Heroku relies upon GIT for deployment. The following commands are for deployment. Before deploying to Heroku make certain to run the following command* locally and commit the changes:
./manage.py collectstatic --noinput
* Currently this command fails to create the staticfiles dir on Heroku, so this has to be run locally and the changes committed.
Deploy to Heroku:
git push heroku master
If any of the models have been updated in a deployment then those changes have to migrated so the database schema is updated. The migration should be created locally, committed, and pushed to Heroku as opposed to running the makemigration command on Heroku. Locally run the following:
./manage.py makemigrations
or python manage.py makemigrations
(both commands have the same effect.)
Commit the files that are created.
In order to run those migrations, run the following commands:
heroku run ./manage.py migrate
or heroku run python manage.py migrate
(both commands have the same effect.)
Your schema will now be udpated.
DEBUG: This should always be False on the production site. Make certain the environment variable DEV_DEBUG is set to anything but the string 'True'. To check what variables are set to in Heroku's environment run the following command:
heroku config
This will list all config variables (alternatively go to the Settings section on the Heroku dashboard and click the 'Reveal Config Vars' button.)
A live development server works exactly the same way as a production server on Heroku does. All commands and configurations are the same. The only difference is that the requirements_dev.txt can be used on this server to have access to the various debugging tools.
Post deployment to a dev server runt he following command in order to install the dev tools (if desired):
heroku run pip install -r requirement_dev.txt
The migration commands presented in the Production section also hold true for development. Post deployment make sure to run the migration commands.
DEBUG: In order to turn DEBUG on, set the DEV_DEBUG environment variable to the string 'True'. DEBUG will be off id set to anything but 'True'. In order to change the DEV_DEBUG variable use the following command:
heroku config:set DEV_DEBUG='True'
The above command will turn DEBUG on. Setting to any other string will turn DEBUG off.
Postgres is used for this project. If PostgreSQL is not installed on your machine follow the instructions in the following links.
OS X: http://www.postgresql.org/download/macosx/
Ubunutu: https://help.ubuntu.com/community/PostgreSQL
Windows (should support 7 & 8): http://www.postgresql.org/download/windows/
After PostgreSQL has been successfully installed make sure to create the taxcalc database.
For Ubuntu the command is:
createdb taxcalc
If you need to add a user and grant permissions make sure to have psql installed as well.
Make sure to create a directory wherever you keep your projects.
mkdir project_name
git clone [email protected]:OpenSourcePolicyCenter/webapp.git
conda create -n webapp pip python=2.7
source activate webapp
Install the required packages listed in the conda-requirements.txt file:
conda install --file conda-requirements.txt
Some of the packages are listed in a requirements.txt, which uses pip. Install pip:
conda install pip
Then use pip to install the remaining packages
pip install -r requirements.txt
then:
pip install -r requirements_dev.txt
Since Django can be a more involved process using foreman might be a better tool for some situations. If no work will be done on the back end, then foreman might be the tool of choice (although once Django is setup all you will have to do is run the server locally to make use of it.)
Some important points:
- You must start the virtual environment.
- The Heroku toolbar that is installed with the requirements.txt file is expecting PostgreSQL to exist on your system.
After the environment is activated the following command will start foreman:
foreman start
Once the server has started foreman will use port 5000.

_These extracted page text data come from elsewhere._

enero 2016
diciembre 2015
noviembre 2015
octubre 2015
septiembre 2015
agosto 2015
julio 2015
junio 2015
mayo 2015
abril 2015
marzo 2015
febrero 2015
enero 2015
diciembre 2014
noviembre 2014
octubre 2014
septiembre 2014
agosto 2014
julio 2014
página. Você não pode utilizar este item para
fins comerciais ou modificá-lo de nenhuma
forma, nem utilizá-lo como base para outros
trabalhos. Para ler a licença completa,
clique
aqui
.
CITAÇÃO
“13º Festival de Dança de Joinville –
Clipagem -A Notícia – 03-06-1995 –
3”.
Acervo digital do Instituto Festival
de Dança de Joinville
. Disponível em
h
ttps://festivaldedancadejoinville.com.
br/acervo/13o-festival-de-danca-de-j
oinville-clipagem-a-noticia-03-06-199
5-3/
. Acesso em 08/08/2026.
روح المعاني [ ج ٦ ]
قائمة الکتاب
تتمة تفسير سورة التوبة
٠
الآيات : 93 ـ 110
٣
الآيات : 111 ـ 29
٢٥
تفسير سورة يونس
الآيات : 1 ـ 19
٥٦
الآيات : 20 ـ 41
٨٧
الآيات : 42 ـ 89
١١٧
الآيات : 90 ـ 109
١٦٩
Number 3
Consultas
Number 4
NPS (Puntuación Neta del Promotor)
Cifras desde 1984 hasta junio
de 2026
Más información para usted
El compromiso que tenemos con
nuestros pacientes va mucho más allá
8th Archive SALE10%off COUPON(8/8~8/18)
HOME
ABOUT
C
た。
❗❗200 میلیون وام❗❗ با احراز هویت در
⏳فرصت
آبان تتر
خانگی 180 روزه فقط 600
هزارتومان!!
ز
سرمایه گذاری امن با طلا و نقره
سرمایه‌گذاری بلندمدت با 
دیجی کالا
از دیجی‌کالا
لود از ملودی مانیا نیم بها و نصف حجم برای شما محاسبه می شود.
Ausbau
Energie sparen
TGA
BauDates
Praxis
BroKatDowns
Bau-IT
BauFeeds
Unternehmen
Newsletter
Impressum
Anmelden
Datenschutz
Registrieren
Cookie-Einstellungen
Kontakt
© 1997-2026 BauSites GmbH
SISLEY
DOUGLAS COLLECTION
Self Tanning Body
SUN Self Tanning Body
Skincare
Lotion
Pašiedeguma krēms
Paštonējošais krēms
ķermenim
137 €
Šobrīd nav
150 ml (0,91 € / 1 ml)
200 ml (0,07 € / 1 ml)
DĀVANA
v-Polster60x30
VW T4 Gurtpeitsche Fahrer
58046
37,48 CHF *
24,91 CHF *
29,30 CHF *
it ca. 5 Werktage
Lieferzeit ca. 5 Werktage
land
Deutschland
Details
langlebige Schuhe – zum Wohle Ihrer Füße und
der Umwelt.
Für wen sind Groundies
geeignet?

Once all the dependecies are installed a couple of commands are necessary to get the Django project up and running and onto ./manage.py runserver
. Make sure the virtual environment is activated.
In the settings.py file there is a database configuration that looks like:
DATABASES = {
'default': {
'ENGINE': 'django.db.backends.postgresql_psycopg2',
'NAME': 'taxcalc',
'USER': 'postgres',
'PASSWORD': '',
'HOST': '',
'PORT': '5432',
}
}
- Change the USER to your user name (the one you used to setup Postgres).
- Change the PASSWORD to the password you used to setup Postgres.
- Change HOST to 127.0.0.1
PLEASE DO NOT COMMIT YOUR LOCAL CHANGES TO THE DATABASE CONFIG IN THE SETTINGS FILE. GIT STASH THEM!
Next change the DEBUG & TEMPLATE_DEBUG settings to True.
Second migrations have to been run. Migrations manage the schema for all database objects. Go to the root of the project simply run:
./manage.py migrate
Django will then run the migrations and all the tables will be created in the db. NOTE: it is critical that migrations are run when updating models, otherwise the changes to the models will not be recognized and errors will be thrown by Django (these errors tend to be increasingly informative and you will usually be prompted by Django that there are unmigrated changes when you run the local server.)
./manage.py runserver
Now you have a live project being run locally!